On March 19, the Brain Blast panel was hosted by the Saskatchewan Health Authority, the University of Saskatchewan and the Acquired Brain Injury Partnership in honour of Brain Awareness Week. The panel featured three speakers from psychology backgrounds who brought fresh scientific perspectives on everyday behaviours.
Dr. Lorin Elias, a professor and vice-dean academic at the U of S, started the discussion by talking about the lopsided brain — the fact that our brains show rightward or leftward biases in different situations.
One of these situations is well known to many humans — cradling a baby.
Elias explained that when humans cradle babies, they tend to cradle them to the left. Although many people think that humans cradle to the left because it leaves their dominant right hand to free, this is untrue — the leftward bias also appears in left-handed people.
Instead, Elias suggested that our leftward preferences for cradling babies stem from the fact that the right hemispheres of our brain are associated with processing emotions.
“Given that the right hemisphere of the brain perceives what we see on the left side of space, we tend to [cradle infants so that they are] exposed to our right hemisphere to better … monitor and judge the emotional state of the child,” Elias said.
Other leftward biases in the brain may also be relevant to our daily lives. For example, Elias says that humans show preferences for light projecting from the top left. This informs our aesthetic preferences, including how we see landscape photography, art, magazines photos and even children’s drawings.
Elias’ research also suggests that leftward biases influence our consumerist behaviour. In one of his studies, participants were more likely to buy perfume products when the marketing photo had light coming in from the left side versus the right side.
Justin Christensen, who has conducted post-doctoral research at U of S and holds a PhD in music composition, provided a different perspective than Elias. Christensen addressed how playing music involves heightened cognitive activity, which strengthens connections in the brain that help prevent Alzheimer’s disease.
Christensen’s research drew evidence from glial cells — cells that clear up the “plaque” in the brain. Alzheimer’s patients’ brains accumulate high levels of plaque, which is removed by glial cells. However, these cells eventually malfunction due to their high activity levels, causing further damage to the brain and exacerbating brain deterioration.
To maximize the benefits of music, Christensen recommends playing an instrument instead of passively listening to music.
While Christensen provided information on the brain from a neuroscientific perspective, Ashley Breland, a clinical intake therapist from the U of S and registered social worker, focused on the brain by discussing mental health. Breland suggested that one way of improving a person’s mental health is through setting clear boundaries.
Paraphrasing a quote from Brené Brown, Breland stated: “Simply put, boundaries are what is okay and what is not okay.”
To set boundaries, Breland recommends that her clients reflect on their personal boundaries such as their ability to say no to others.
Breland feels that setting boundaries can be a form of self-care because it sets creates consequences for those who disrespect others’ boundaries and ensures consent from all parties involved.
“[Boundaries] ensure that we are saying yes and no to the appropriate things.
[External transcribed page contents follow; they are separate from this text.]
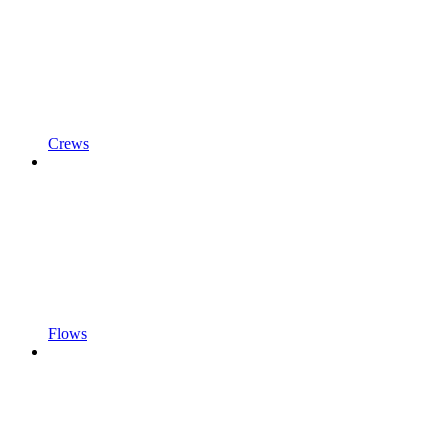
Crews
Flows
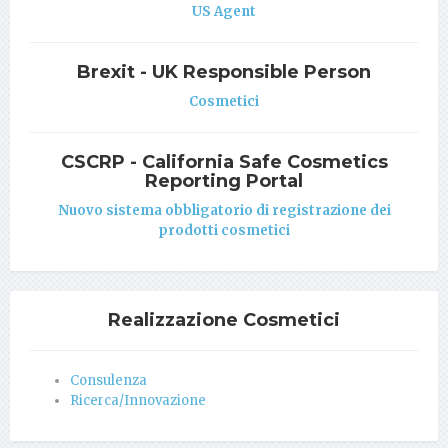
US Agent
Brexit - UK Responsible Person
Cosmetici
CSCRP - California Safe Cosmetics
Reporting Portal
Nuovo sistema obbligatorio di registrazione dei
prodotti cosmetici
Realizzazione Cosmetici
Consulenza
Ricerca/Innovazione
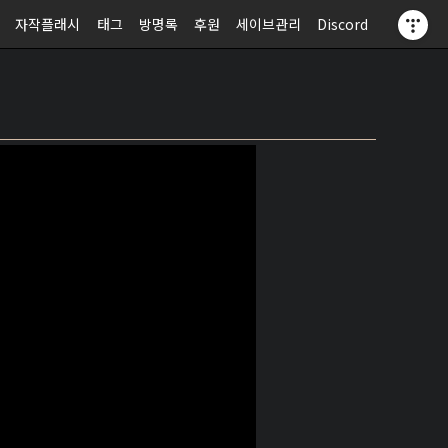
자작플래시
태그
방명록
후원
세이브관리
Discord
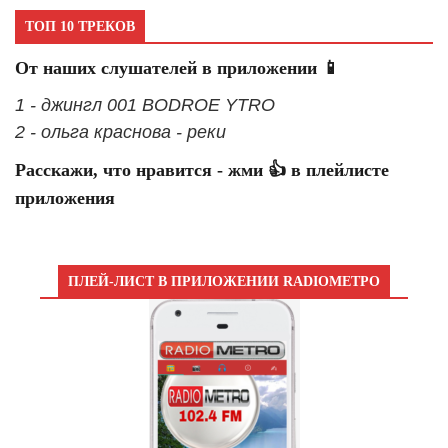
ТОП 10 ТРЕКОВ
От наших слушателей в приложении 📱
1 - джингл 001 BODROE YTRO
2 - ольга краснова - реки
Расскажи, что нравится - жми 👍 в плейлисте
приложения
ПЛЕЙ-ЛИСТ В ПРИЛОЖЕНИИ RADIOМЕТРО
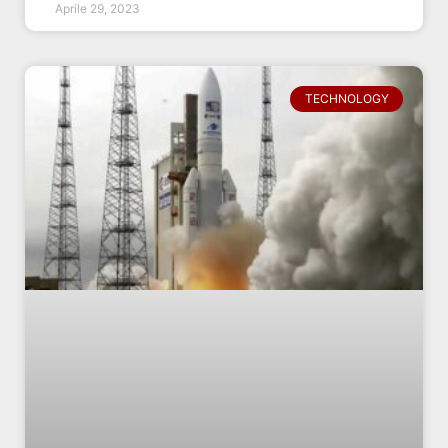
Aprile 29, 2023
TECHNOLOGY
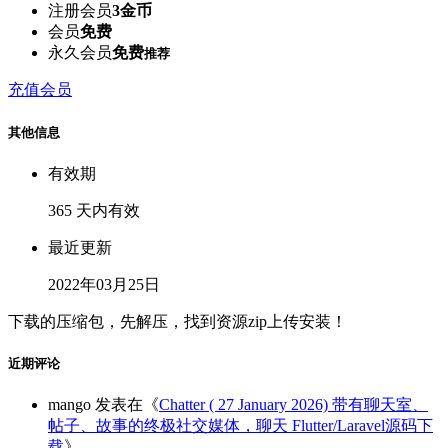
注册会员
3金币
会员
免费
永久会员
免费
推荐
充值会员
其他信息
有效期
365 天内有效
最近更新
2022年03月25日
下载的压缩包，先解压，找到资源zip上传安装！
近期评论
mango
发表在《
Chatter ( 27 January 2026) 带有聊天室、
帖子、故事的终极社交媒体，聊天 Flutter/Laravel源码下
载
》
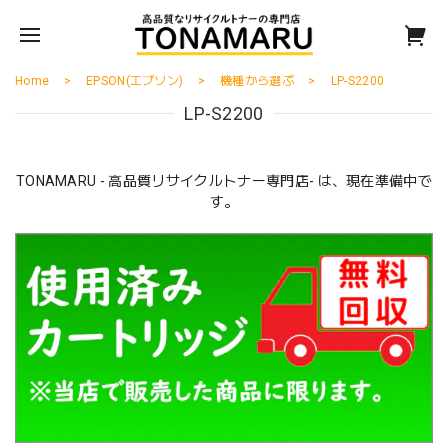
Home
EPSON(エプソン)
機種から選ぶ
LP-S2200
LP-S2200
TONAMARU - 高品質リサイクルトナー専門店- は、現在準備中で
す。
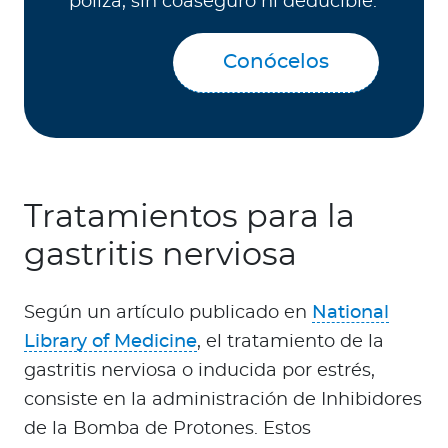
póliza, sin coaseguro ni deducible.
Conócelos
Tratamientos para la
gastritis nerviosa
Según un artículo publicado en
National
Library of Medicine
, el tratamiento de la
gastritis nerviosa o inducida por estrés,
consiste en la administración de Inhibidores
de la Bomba de Protones. Estos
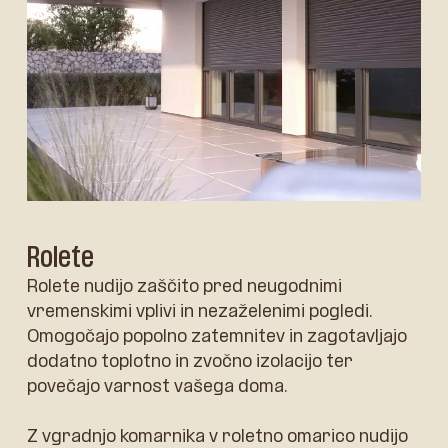
Rolete
Rolete nudijo zaščito pred neugodnimi
vremenskimi vplivi in nezaželenimi pogledi.
Omogočajo popolno zatemnitev in zagotavljajo
dodatno toplotno in zvočno izolacijo ter
povečajo varnost vašega doma.
Z vgradnjo komarnika v roletno omarico nudijo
It also sets in place [consequences] when the boundary isn’t respected,” Breland said.
Through helping others establish personal boundaries, Breland offers others a way to improve their mental health and the quality of their relationships.
Attending the Brain Blast panel allowed participants to understand their brains on a deeper level, thereby grasping their own biological mechanisms in the context of a broader society.